Please copy out every line of the material below word for word, omitting the pictures.

Records excerpted from a collection >>
/---
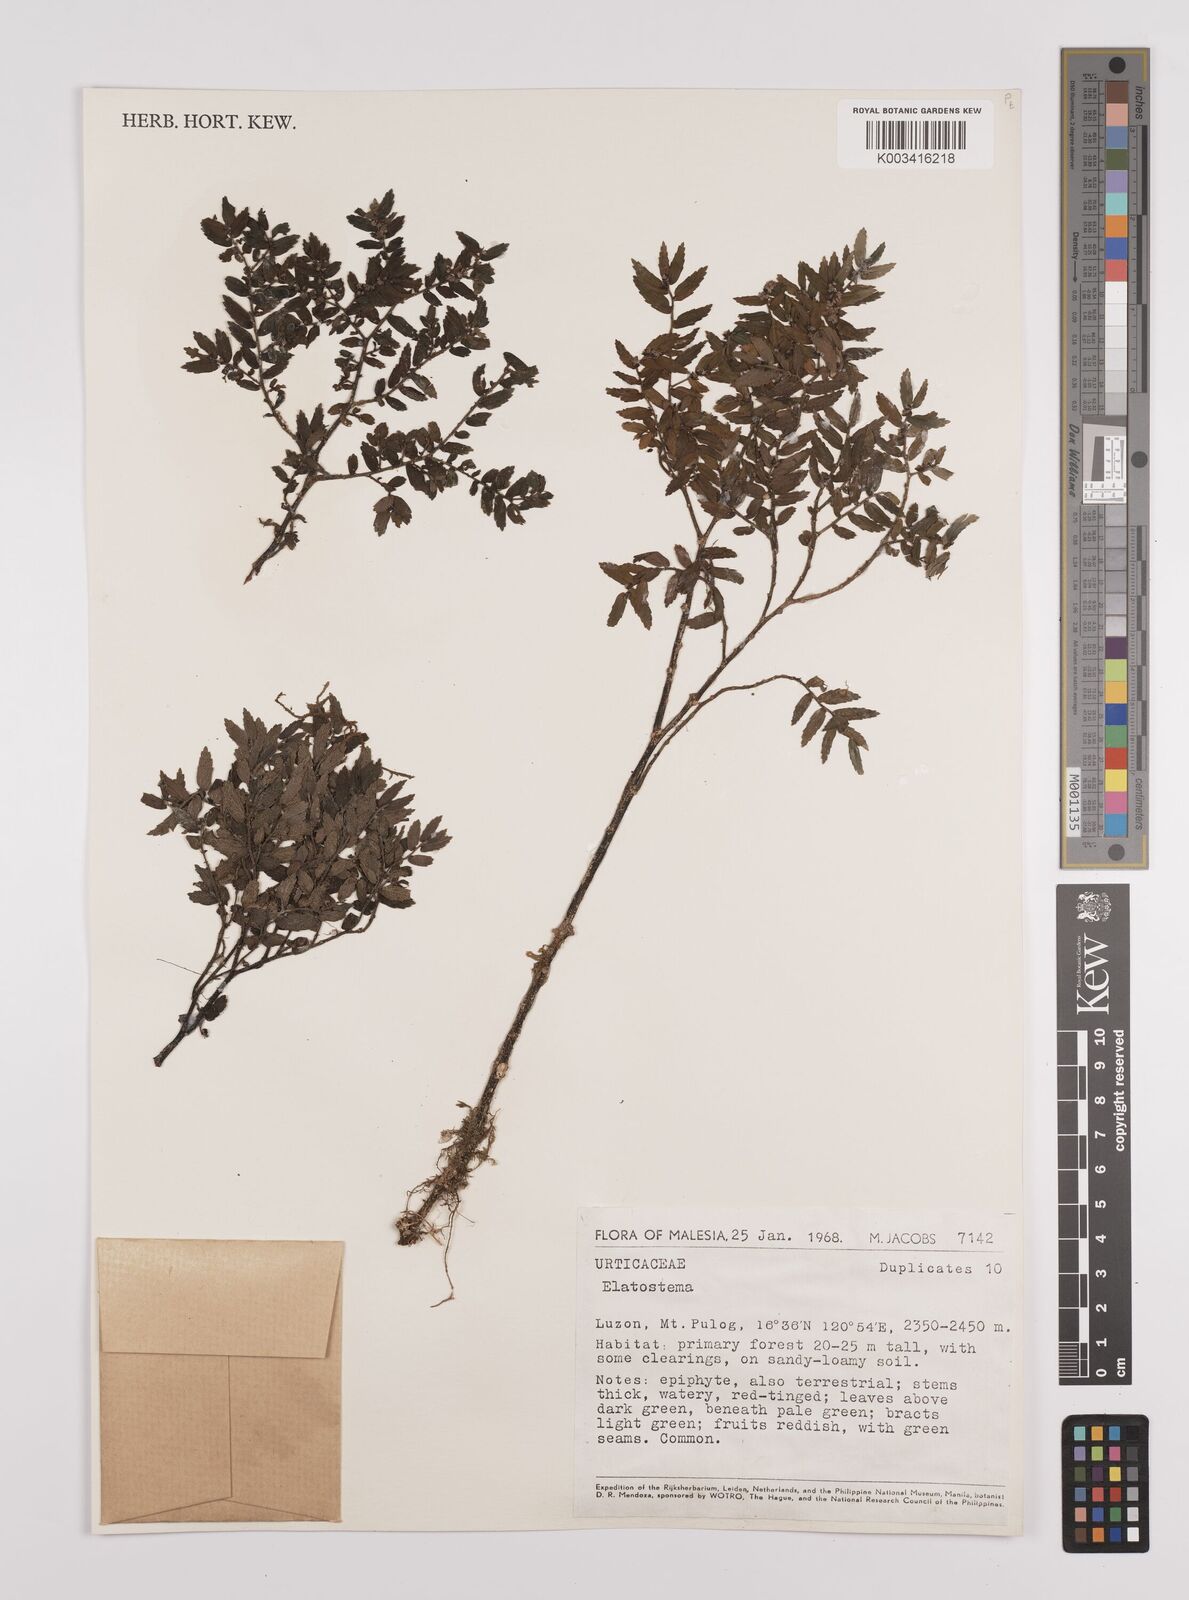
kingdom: Plantae
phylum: Tracheophyta
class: Magnoliopsida
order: Rosales
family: Urticaceae
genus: Elatostema
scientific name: Elatostema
\---
EXERCISE RESULT >>
kingdom: Plantae
phylum: Tracheophyta
class: Magnoliopsida
order: Rosales
family: Urticaceae
genus: Elatostema
scientific name: Elatostema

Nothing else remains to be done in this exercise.